In a New York Times story published earlier this week, Parker and Stone detailed the painstaking improvements they’ve had to make to the pirate/western/jungle themed Mexican restaurant to drag it into the 21st century. The duo initially planned a massive renovation project that they expected to cost $10 million, however, the budget quickly ballooned to $20 million, causing Parker and Stone’s business partners to beg them to cut their losses. They refused, even to the point of spending “infinity dollars” (or $40 million) just to finish what they started. “It would be way cheaper if we just went hang gliding over volcanoes,” Stone joked.

“We could have rebuilt this twice as big, for half as much money, but we spent so much restoring it, like a piece of art,” Stone explained. “And the food is excellent.” Parker and Stone brought in accomplished head chef Dana Rodriguez, a six-time James Beard Award nominee, who applied to work at Casa Bonita in 1998 after immigrating to the U.S., looking for her first job in her new homeland, only to be turned away for being “underqualified.” She applied for the head chef position as soon as Stone and Parker made it available, asking them in the interview, “Now am I qualified?” 

The clash between Parker and Stone’s devotion to the confusing charm of Casa Bonita and the practical demands of actually owning it has been an expensive one. Most notably, the famous 30-foot cliff diving set previously required performers to exit the pool by swimming through a 30 inch-wide tunnel — directly into the electrical room. “There were 200 amps of power directly to the left,” the head of the renovations Scott Shoemaker said. “When I saw it, I called Matt and told him, ‘This is the most dangerous room I’ve ever seen.’”

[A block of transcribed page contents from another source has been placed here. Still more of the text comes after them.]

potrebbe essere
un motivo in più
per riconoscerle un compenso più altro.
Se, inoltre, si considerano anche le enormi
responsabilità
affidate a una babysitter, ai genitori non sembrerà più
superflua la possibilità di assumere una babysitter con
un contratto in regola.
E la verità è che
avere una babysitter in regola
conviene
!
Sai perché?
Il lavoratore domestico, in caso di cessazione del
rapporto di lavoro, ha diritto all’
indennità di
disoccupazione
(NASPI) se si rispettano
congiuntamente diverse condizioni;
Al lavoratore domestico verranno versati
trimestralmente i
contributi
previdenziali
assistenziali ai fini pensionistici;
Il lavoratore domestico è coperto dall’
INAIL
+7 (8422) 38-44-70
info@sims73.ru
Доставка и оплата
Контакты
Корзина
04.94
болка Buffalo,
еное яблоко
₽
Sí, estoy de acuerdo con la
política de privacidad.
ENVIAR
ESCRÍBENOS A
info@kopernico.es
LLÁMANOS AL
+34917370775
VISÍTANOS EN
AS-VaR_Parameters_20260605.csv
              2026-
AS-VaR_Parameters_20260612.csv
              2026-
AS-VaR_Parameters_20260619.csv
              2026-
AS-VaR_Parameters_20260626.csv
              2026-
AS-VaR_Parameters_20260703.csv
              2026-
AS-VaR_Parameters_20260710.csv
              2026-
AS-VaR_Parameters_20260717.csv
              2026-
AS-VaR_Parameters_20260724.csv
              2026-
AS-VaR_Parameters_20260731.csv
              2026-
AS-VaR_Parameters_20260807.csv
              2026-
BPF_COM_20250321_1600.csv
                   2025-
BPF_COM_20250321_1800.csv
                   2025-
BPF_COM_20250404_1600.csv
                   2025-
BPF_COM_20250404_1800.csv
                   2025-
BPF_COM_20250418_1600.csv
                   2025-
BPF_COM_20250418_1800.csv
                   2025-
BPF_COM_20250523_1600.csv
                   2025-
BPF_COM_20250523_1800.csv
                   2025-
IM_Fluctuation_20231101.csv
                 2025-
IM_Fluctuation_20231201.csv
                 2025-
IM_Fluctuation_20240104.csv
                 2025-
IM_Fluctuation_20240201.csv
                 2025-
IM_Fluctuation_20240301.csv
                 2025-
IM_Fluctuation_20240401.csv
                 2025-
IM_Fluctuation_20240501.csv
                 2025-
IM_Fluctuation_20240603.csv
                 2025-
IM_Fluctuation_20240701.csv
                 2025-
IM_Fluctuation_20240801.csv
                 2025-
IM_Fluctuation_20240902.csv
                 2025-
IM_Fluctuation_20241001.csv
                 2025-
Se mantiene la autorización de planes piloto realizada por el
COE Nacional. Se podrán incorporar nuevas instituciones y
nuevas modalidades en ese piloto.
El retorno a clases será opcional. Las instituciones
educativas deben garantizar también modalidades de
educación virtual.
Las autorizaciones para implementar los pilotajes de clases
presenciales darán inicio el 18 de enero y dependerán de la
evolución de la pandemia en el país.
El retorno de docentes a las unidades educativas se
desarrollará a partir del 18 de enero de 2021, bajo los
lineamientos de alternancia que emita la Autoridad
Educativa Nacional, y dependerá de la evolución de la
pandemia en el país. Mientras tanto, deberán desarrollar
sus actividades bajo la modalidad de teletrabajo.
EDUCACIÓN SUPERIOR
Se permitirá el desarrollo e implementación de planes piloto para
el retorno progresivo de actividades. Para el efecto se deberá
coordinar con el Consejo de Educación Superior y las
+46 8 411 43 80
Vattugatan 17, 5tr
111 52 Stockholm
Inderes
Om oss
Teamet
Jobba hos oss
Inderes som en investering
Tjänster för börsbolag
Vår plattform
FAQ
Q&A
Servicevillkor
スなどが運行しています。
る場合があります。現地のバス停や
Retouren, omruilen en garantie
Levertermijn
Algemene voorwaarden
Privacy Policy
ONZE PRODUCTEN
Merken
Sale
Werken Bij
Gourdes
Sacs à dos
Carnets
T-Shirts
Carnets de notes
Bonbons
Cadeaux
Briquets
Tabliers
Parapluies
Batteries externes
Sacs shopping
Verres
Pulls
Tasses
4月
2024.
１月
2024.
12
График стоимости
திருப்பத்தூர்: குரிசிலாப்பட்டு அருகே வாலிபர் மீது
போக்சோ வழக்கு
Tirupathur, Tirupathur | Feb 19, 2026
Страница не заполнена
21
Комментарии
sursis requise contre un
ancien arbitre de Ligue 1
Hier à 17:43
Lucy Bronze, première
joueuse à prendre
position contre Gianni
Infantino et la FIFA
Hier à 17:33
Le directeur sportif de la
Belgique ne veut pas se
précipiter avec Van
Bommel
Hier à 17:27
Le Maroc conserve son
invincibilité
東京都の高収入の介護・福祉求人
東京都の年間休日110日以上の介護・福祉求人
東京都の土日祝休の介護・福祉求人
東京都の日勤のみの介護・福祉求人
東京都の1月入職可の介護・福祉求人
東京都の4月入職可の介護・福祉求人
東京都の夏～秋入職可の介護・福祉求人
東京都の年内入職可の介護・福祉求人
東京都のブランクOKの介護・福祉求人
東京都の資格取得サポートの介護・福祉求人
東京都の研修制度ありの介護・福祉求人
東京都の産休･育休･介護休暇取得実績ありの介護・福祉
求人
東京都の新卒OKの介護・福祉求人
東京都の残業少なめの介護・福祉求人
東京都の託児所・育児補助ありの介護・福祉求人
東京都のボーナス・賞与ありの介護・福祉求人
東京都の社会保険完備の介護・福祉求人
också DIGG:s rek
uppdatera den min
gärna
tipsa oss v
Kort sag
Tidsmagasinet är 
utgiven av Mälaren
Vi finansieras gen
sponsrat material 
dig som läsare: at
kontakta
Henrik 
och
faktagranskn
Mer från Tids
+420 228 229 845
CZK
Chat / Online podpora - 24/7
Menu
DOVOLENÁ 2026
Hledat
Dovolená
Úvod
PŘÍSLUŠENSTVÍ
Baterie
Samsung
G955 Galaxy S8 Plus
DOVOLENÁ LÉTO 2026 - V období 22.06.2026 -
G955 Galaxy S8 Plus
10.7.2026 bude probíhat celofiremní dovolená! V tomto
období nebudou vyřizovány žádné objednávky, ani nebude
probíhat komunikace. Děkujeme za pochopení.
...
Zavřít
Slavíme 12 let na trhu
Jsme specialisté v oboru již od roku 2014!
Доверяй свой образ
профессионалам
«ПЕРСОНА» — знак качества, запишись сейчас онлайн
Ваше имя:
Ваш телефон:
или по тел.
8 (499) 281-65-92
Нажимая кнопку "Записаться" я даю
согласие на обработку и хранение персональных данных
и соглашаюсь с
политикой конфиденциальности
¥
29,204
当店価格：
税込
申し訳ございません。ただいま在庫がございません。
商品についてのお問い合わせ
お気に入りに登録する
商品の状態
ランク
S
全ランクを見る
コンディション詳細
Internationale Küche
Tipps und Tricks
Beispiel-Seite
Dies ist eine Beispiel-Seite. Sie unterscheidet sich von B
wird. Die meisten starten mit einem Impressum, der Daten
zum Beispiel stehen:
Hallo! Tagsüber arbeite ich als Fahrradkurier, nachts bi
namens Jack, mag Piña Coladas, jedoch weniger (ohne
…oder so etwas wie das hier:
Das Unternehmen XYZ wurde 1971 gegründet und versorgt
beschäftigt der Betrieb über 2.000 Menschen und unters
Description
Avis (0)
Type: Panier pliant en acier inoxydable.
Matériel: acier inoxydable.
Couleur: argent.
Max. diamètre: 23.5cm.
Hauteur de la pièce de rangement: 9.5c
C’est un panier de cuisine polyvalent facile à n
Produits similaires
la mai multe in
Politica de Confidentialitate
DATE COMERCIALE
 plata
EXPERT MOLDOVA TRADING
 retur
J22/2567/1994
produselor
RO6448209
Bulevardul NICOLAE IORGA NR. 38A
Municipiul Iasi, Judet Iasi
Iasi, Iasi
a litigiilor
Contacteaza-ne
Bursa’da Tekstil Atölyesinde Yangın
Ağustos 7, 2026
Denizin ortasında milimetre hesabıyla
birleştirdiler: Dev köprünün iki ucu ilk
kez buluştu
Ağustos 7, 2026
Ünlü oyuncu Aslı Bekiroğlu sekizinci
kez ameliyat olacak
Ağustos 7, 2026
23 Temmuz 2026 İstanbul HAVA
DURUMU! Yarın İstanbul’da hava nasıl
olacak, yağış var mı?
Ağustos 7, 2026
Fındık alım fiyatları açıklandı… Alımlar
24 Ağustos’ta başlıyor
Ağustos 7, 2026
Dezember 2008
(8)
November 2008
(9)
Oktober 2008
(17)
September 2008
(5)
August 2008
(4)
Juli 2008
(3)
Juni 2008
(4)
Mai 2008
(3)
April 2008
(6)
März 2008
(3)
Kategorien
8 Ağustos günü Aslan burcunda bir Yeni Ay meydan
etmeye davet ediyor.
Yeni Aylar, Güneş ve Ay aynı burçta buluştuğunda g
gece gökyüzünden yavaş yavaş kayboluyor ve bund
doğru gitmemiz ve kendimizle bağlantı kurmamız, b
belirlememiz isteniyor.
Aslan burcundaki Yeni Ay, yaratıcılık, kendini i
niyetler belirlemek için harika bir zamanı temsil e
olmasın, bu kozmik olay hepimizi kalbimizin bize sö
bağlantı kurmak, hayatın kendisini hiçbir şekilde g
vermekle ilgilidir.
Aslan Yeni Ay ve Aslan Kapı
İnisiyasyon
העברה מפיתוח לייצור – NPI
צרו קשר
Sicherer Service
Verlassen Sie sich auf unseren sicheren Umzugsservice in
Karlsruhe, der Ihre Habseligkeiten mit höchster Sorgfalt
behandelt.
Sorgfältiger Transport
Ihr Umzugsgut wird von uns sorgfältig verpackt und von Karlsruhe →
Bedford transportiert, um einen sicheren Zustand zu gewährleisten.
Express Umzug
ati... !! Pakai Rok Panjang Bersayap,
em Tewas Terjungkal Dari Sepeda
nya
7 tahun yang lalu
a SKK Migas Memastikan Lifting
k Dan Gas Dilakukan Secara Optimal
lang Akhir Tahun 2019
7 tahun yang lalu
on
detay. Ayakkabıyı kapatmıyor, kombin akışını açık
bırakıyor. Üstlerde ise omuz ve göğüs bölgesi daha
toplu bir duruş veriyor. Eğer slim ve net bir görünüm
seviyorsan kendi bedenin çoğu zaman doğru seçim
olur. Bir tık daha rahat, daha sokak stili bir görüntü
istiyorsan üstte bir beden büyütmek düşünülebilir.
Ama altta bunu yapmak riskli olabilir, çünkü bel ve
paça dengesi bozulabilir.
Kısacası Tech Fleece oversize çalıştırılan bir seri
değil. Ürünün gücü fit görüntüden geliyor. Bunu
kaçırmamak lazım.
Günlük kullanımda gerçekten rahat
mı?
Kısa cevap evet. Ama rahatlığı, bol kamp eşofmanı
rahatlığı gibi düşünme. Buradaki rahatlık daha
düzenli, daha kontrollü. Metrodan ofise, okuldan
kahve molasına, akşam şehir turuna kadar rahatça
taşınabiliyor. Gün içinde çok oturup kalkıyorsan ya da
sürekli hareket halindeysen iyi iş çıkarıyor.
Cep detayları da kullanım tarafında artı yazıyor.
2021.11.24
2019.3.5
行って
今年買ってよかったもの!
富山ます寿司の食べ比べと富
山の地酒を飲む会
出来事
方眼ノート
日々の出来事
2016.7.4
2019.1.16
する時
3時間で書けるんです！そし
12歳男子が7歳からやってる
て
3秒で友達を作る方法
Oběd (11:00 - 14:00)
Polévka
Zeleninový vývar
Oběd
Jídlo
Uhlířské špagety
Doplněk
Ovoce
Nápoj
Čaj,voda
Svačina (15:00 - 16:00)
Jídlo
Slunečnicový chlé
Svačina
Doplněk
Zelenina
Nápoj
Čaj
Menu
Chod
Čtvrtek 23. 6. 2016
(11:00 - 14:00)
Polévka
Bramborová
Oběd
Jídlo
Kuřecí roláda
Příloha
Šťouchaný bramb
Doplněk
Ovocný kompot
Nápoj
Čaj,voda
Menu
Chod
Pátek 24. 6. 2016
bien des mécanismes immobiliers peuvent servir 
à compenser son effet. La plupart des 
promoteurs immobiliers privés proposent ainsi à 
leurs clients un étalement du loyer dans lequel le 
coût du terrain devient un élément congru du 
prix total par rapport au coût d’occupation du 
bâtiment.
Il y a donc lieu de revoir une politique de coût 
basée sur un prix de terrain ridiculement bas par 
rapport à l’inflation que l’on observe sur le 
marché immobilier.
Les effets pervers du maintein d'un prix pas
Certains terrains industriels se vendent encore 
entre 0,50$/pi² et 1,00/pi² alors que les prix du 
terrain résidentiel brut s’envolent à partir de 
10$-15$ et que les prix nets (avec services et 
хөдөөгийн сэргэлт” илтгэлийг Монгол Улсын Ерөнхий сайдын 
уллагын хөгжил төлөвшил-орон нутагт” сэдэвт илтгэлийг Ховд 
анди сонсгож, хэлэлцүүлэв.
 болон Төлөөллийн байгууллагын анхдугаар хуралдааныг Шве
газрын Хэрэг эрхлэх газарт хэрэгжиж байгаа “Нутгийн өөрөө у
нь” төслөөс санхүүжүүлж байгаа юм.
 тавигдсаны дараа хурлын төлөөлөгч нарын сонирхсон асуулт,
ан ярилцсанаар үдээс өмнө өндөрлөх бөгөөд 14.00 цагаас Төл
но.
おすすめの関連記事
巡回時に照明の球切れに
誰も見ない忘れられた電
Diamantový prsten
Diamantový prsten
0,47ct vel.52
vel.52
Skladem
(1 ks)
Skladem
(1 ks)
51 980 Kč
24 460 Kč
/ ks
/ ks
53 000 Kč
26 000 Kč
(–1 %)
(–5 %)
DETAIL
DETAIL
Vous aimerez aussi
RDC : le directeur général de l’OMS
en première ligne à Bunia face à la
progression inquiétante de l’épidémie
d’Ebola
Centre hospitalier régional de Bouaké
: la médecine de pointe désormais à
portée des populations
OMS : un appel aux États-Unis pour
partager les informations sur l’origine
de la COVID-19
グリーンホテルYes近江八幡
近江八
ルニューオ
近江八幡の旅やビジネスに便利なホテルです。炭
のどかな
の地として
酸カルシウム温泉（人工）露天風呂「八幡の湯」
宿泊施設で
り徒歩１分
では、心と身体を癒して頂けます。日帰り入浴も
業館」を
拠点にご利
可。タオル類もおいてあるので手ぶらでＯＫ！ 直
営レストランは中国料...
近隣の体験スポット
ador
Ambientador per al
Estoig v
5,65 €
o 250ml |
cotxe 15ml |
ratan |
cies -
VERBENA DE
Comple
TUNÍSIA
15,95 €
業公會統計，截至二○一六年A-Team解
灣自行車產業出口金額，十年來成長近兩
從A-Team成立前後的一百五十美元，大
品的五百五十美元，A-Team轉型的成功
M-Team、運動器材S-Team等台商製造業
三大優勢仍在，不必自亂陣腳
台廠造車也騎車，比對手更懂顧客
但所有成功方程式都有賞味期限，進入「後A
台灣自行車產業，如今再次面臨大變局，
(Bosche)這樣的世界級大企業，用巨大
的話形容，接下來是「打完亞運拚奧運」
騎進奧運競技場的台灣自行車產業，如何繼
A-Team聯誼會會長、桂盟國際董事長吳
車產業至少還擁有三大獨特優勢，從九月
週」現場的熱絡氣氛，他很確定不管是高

Private islands in the Bahamas start at $14 million, which means that Parker and Stone could have purchased two of them and still have Lambo money leftover for the price they’re paying to change Casa Bonita from a diarrhea-inducing death trap into, well, not that. But, hey, if Cartman is willing to spend a week in juvie just for a minute-long trip through Black Bart’s Cave, then I guess it really is “totally worth it.”